▶ [記述課題 1]: エントリーの先頭の行から始め、「utilizzate durante l’escursione.」を含む行で終えて、その範囲の行を番号付きリストに整えること。空行と画像は答えに含めない。

▶ [抜粋]:
いったい何が彼を”神”から”悪魔”へと引きずり
下ろしたのかといえば、一般に言われている
のが、オルレアンの戦いなどの戦線で大いに
助けて戦った聖少女ジャンヌ・ダルクが
ついにイングランド王によって火あぶりの
刑にされてしまったこと。
👉“神の声”を聴いてフランスを救いながら
裁判で「魔女」にされ、火あぶりになって
しまったジャンヌ・ダルク。
リュック・ベッソン監督の映画『ジャンヌ
・ダルク』(後で動画もお見せします)を
含め、詳細はこちらをご参照ください。
・ジャンヌダルク(映画)のあらすじ 姉へのグロい仕打ちも史実通り?
ジルは元来、信仰にも芸術にも至高のものを
求めたディレッタント(趣味人)で、ジャンヌ
の死の4年後にも「オルレアン攻防の秘蹟劇」
という豪壮な祝典劇をプロデュースした
ほどでした。
その心の空洞ににやがて”悪魔”が入り込んで
しまった…ということなのかもしれません。
道を狂わせてしまったのは錬金術師に誘導
された「黒魔術」だと見られています。
もともと両親の早逝により祖父のもとで
我儘放題に育ったという成育歴や、また
もともと持っていたらしい同性愛的傾向も
彼の逸脱を後押ししたようです。
👉同性愛は今でこそ広く受け入れられて
きていますが、当時のヨーロッパでは
立派な犯罪。
サド侯爵(1740-1812)とかオスカー・
ワイルド(1854-1900)とかはその罪で
投獄されたことで有名です。
ただジルの時代、騎士同士の男色はむしろ
奨励されていたともいわれます
(東方女性との接触による病気の
予防のため)。
金目当てで取り入ってきた錬金術師の勧めで
「黒魔術」を実践するようになったジルは、
やがて男の子を誘拐しては惨殺するという
“悪魔”の所業を楽しむようになって
しまいます。

▶ [この課題の資料]:
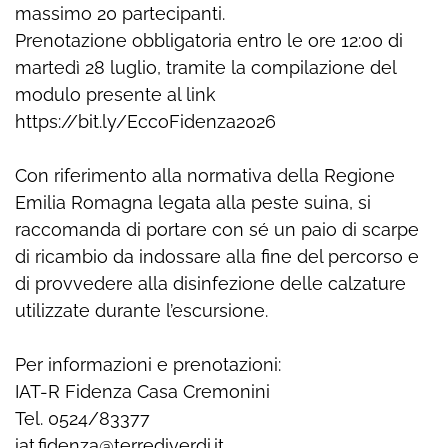
massimo 20 partecipanti.
Prenotazione obbligatoria entro le ore 12:00 di
martedì 28 luglio, tramite la compilazione del
modulo presente al link
https://bit.ly/EccoFidenza2026
Con riferimento alla normativa della Regione
Emilia Romagna legata alla peste suina, si
raccomanda di portare con sé un paio di scarpe
di ricambio da indossare alla fine del percorso e
di provvedere alla disinfezione delle calzature
utilizzate durante l’escursione.
Per informazioni e prenotazioni:
IAT-R Fidenza Casa Cremonini
Tel. 0524/83377
iat.fidenza@terrediverdi.it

▶ [記述課題 2]: ジルの転落を描いた抜粋の続きを、最後の文の後から書き継ぐこと。

▶ [解答欄 1]:
1. massimo 20 partecipanti.
2. Prenotazione obbligatoria entro le ore 12:00 di
3. martedì 28 luglio, tramite la compilazione del
4. modulo presente al link
5. https://bit.ly/EccoFidenza2026
6. Con riferimento alla normativa della Regione
7. Emilia Romagna legata alla peste suina, si
8. raccomanda di portare con sé un paio di scarpe
9. di ricambio da indossare alla fine del percorso e
10. di provvedere alla disinfezione delle calzature
11. utilizzate durante l’escursione.

▶ [解答欄 2]:
その地方で突然消える少年の数が
とんでもないことになってしまい、
いくらなんでもそりゃバレるわな…と。
👉「黒魔術」とか「黒ミサ」とかは要するに
通常のキリスト教信仰における”神”を
その陰画としての”悪魔”に入れ替えて
しまう背教的・涜神的行為。
サドを含む西洋文学の世界に連綿と流れ、
映画でも追求されているテーマですね。
関連する作品について情報提供しています
ので、こちらなどをご参照ください。
・ゲーテ ファウストのあらすじ 名言「時よ止まれ」の意味は?
・ローズマリーの赤ちゃんのネタバレ 戦慄の結末は原作でしか読めない!
・オーメンのあらすじ【ネタバレあり】映画も小説も全部丸わかり
・エクソシスト(映画)のネタバレ ❔…な部分を原作小説で補うと
さてそんなわけで、ジルの場合は惨殺の
対象が妻でなく男の子たちだったわけ
ですが、童話ではもちろん、そこまで
同じにして子供を怖がらせたりは
しません。
子供向けである以上、性的嗜好を含め、
あくまで「正しい」ことを教える
ストーリーになっている必要があります。
だから童話『青髯』はむしろ女の子の
生き方を教えるお話になっている次第で、
特に1話ごとに「教訓」がつけられる
『ペロー童話集』の方では終わりに
《女性は「好奇心」に負けてはいけない》
という教訓がつけられています。
つまり新妻が青髭との約束を破って小部屋を
あけてしまったのは「好奇心」に負けた
からで、そこがよくなかったんだ
と教える物語になっているわけですよね…
といっても『青髭』を読んだことのない
人にはピンと来ないかもしれません。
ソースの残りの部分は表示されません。